● **TEXT SECTION**
+--

报告题目：The Evolution of Microbial Ecology
报 告 人：Linda Blackall, Professor
Swinburne University of Technology, Australia
Abstract：By 2012, researchers had proposed numerous, sometimes contentious hypotheses on the origin of cellular life on earth, that were explored by experiments. Key unifying features indicate that cellular life on earth evolved about 1 billion years after the earth was formed. Thus, the last universal common ancestor (LUCA) probably arose between 4.2 and 3.4 billion years ago from inorganic matter, a notion sustained by the Urey-Miller experiment. The first cellular organisms are thought to lack a nucleus and to have evolved from protobionts, which are organic molecules surrounded by a lipid bilayer membrane. Prokaryotes (bacteria and archaea) likely evolved from protobionts, and were the sole cellular organisms on earth for the first 3 billion years of cellular life.

+--

● **TASK INSTRUCTIONS**
A - According to the announcement, when did the last universal common ancestor probably arise?
B - List every figure that the announcement gives in billions of years.
C - Reproduce the announcement starting at "报告题目：The Evolution of" and ending at "of cellular life.", with every instance of "protobionts" changed to "protocells".

● **DATASET**

+--

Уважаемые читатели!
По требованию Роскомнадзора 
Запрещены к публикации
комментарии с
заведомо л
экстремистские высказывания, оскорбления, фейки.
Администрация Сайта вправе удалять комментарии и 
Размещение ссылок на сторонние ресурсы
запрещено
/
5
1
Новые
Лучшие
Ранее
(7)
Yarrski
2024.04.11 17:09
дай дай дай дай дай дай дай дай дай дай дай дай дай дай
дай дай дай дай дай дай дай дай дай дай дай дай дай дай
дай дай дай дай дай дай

+--

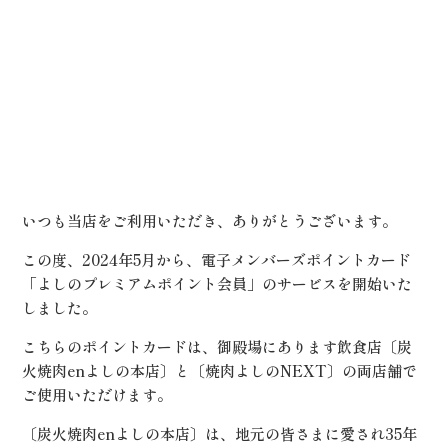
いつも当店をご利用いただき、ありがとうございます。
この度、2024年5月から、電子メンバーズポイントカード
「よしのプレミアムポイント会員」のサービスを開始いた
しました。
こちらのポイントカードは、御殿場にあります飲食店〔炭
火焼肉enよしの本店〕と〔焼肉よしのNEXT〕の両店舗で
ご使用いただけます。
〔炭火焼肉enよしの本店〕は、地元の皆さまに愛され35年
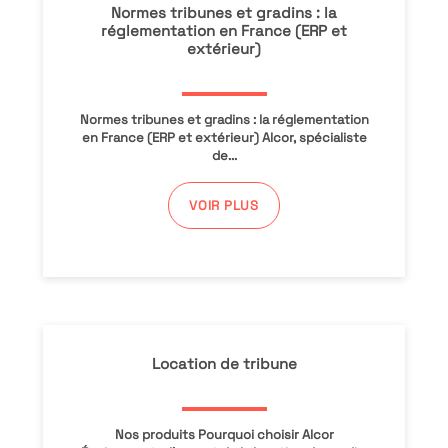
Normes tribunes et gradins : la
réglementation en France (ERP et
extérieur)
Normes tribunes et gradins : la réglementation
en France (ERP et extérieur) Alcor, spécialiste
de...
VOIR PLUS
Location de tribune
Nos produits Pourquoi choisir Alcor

+--

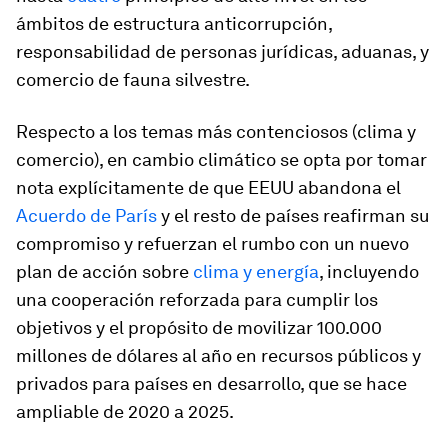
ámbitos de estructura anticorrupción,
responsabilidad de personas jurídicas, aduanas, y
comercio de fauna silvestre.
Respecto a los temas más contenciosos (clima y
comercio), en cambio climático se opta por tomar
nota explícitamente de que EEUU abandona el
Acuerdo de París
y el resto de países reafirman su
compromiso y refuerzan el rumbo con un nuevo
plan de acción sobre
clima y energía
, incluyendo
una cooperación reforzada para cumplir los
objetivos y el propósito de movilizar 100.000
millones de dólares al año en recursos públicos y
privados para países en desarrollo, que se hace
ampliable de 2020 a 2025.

+--

● **PER-TASK ANSWERS**
A - Between 4.2 and 3.4 billion years ago.

B - 1, 4.2, 3.4, 3

C -
报告题目：The Evolution of Microbial Ecology
报 告 人：Linda Blackall, Professor
Swinburne University of Technology, Australia
Abstract：By 2012, researchers had proposed numerous, sometimes contentious hypotheses on the origin of cellular life on earth, that were explored by experiments. Key unifying features indicate that cellular life on earth evolved about 1 billion years after the earth was formed. Thus, the last universal common ancestor (LUCA) probably arose between 4.2 and 3.4 billion years ago from inorganic matter, a notion sustained by the Urey-Miller experiment. The first cellular organisms are thought to lack a nucleus and to have evolved from protocells, which are organic molecules surrounded by a lipid bilayer membrane. Prokaryotes (bacteria and archaea) likely evolved from protocells, and were the sole cellular organisms on earth for the first 3 billion years of cellular life.